(Provided material)

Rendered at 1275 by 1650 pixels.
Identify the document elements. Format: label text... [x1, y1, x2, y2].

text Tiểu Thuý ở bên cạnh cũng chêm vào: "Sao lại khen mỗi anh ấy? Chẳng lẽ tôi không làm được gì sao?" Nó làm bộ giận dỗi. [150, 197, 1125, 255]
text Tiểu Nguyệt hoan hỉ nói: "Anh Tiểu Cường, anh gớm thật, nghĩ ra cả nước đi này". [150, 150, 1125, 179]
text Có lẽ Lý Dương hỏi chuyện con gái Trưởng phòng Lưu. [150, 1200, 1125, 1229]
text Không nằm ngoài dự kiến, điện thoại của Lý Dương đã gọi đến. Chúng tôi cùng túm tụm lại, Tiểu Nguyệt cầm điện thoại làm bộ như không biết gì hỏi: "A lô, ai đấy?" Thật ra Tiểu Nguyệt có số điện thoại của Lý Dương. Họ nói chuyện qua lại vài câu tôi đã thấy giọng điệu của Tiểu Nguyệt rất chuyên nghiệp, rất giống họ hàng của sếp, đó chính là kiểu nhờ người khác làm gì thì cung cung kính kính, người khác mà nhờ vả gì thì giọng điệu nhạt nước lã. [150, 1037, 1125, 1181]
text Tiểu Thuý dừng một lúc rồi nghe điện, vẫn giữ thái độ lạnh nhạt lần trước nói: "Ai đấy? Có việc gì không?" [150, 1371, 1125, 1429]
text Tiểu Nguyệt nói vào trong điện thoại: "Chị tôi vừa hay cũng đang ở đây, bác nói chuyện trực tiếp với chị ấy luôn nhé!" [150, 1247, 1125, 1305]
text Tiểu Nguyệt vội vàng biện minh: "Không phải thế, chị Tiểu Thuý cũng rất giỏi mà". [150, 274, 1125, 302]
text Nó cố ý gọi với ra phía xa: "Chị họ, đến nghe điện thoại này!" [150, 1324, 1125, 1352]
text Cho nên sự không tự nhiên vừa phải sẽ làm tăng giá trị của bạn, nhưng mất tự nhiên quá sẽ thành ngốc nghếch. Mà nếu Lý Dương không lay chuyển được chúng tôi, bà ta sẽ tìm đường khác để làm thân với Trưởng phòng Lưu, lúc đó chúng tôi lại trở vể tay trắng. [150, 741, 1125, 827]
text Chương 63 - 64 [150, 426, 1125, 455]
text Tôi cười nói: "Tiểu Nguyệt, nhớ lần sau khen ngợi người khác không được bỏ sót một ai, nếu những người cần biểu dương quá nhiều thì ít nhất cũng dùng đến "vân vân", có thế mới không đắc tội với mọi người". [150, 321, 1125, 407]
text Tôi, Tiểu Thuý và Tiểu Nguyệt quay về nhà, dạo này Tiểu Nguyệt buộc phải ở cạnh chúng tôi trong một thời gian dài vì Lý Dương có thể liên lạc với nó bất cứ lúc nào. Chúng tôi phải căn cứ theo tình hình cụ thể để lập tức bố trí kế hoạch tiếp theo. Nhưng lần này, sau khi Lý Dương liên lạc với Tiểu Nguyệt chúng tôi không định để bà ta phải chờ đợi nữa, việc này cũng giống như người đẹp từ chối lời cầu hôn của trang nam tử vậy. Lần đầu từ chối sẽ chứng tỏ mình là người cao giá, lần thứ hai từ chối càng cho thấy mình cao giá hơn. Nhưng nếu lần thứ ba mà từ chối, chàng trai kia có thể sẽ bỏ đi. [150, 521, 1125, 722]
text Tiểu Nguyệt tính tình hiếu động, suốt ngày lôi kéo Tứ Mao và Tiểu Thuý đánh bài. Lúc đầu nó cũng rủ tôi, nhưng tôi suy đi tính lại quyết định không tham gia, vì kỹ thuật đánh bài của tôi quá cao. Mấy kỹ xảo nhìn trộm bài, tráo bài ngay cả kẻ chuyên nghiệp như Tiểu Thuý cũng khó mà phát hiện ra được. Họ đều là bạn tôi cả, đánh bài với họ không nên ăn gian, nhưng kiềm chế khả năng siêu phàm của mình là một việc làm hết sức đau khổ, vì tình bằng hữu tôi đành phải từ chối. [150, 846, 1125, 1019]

(End Provided material)

Write out every entry again exactly, please, with nothing missing.

Rendered at 1275 by 1650 pixels.
Identify the document elements. Format: label text... [x1, y1, x2, y2].

text Tiểu Thuý ở bên cạnh cũng chêm vào: "Sao lại khen mỗi anh ấy? Chẳng lẽ tôi không làm được gì sao?" Nó làm bộ giận dỗi. [150, 197, 1125, 255]
text Tiểu Nguyệt hoan hỉ nói: "Anh Tiểu Cường, anh gớm thật, nghĩ ra cả nước đi này". [150, 150, 1125, 179]
text Có lẽ Lý Dương hỏi chuyện con gái Trưởng phòng Lưu. [150, 1200, 1125, 1229]
text Không nằm ngoài dự kiến, điện thoại của Lý Dương đã gọi đến. Chúng tôi cùng túm tụm lại, Tiểu Nguyệt cầm điện thoại làm bộ như không biết gì hỏi: "A lô, ai đấy?" Thật ra Tiểu Nguyệt có số điện thoại của Lý Dương. Họ nói chuyện qua lại vài câu tôi đã thấy giọng điệu của Tiểu Nguyệt rất chuyên nghiệp, rất giống họ hàng của sếp, đó chính là kiểu nhờ người khác làm gì thì cung cung kính kính, người khác mà nhờ vả gì thì giọng điệu nhạt nước lã. [150, 1037, 1125, 1181]
text Tiểu Thuý dừng một lúc rồi nghe điện, vẫn giữ thái độ lạnh nhạt lần trước nói: "Ai đấy? Có việc gì không?" [150, 1371, 1125, 1429]
text Tiểu Nguyệt nói vào trong điện thoại: "Chị tôi vừa hay cũng đang ở đây, bác nói chuyện trực tiếp với chị ấy luôn nhé!" [150, 1247, 1125, 1305]
text Tiểu Nguyệt vội vàng biện minh: "Không phải thế, chị Tiểu Thuý cũng rất giỏi mà". [150, 274, 1125, 302]
text Nó cố ý gọi với ra phía xa: "Chị họ, đến nghe điện thoại này!" [150, 1324, 1125, 1352]
text Cho nên sự không tự nhiên vừa phải sẽ làm tăng giá trị của bạn, nhưng mất tự nhiên quá sẽ thành ngốc nghếch. Mà nếu Lý Dương không lay chuyển được chúng tôi, bà ta sẽ tìm đường khác để làm thân với Trưởng phòng Lưu, lúc đó chúng tôi lại trở vể tay trắng. [150, 741, 1125, 827]
text Chương 63 - 64 [150, 426, 1125, 455]
text Tôi cười nói: "Tiểu Nguyệt, nhớ lần sau khen ngợi người khác không được bỏ sót một ai, nếu những người cần biểu dương quá nhiều thì ít nhất cũng dùng đến "vân vân", có thế mới không đắc tội với mọi người". [150, 321, 1125, 407]
text Tôi, Tiểu Thuý và Tiểu Nguyệt quay về nhà, dạo này Tiểu Nguyệt buộc phải ở cạnh chúng tôi trong một thời gian dài vì Lý Dương có thể liên lạc với nó bất cứ lúc nào. Chúng tôi phải căn cứ theo tình hình cụ thể để lập tức bố trí kế hoạch tiếp theo. Nhưng lần này, sau khi Lý Dương liên lạc với Tiểu Nguyệt chúng tôi không định để bà ta phải chờ đợi nữa, việc này cũng giống như người đẹp từ chối lời cầu hôn của trang nam tử vậy. Lần đầu từ chối sẽ chứng tỏ mình là người cao giá, lần thứ hai từ chối càng cho thấy mình cao giá hơn. Nhưng nếu lần thứ ba mà từ chối, chàng trai kia có thể sẽ bỏ đi. [150, 521, 1125, 722]
text Tiểu Nguyệt tính tình hiếu động, suốt ngày lôi kéo Tứ Mao và Tiểu Thuý đánh bài. Lúc đầu nó cũng rủ tôi, nhưng tôi suy đi tính lại quyết định không tham gia, vì kỹ thuật đánh bài của tôi quá cao. Mấy kỹ xảo nhìn trộm bài, tráo bài ngay cả kẻ chuyên nghiệp như Tiểu Thuý cũng khó mà phát hiện ra được. Họ đều là bạn tôi cả, đánh bài với họ không nên ăn gian, nhưng kiềm chế khả năng siêu phàm của mình là một việc làm hết sức đau khổ, vì tình bằng hữu tôi đành phải từ chối. [150, 846, 1125, 1019]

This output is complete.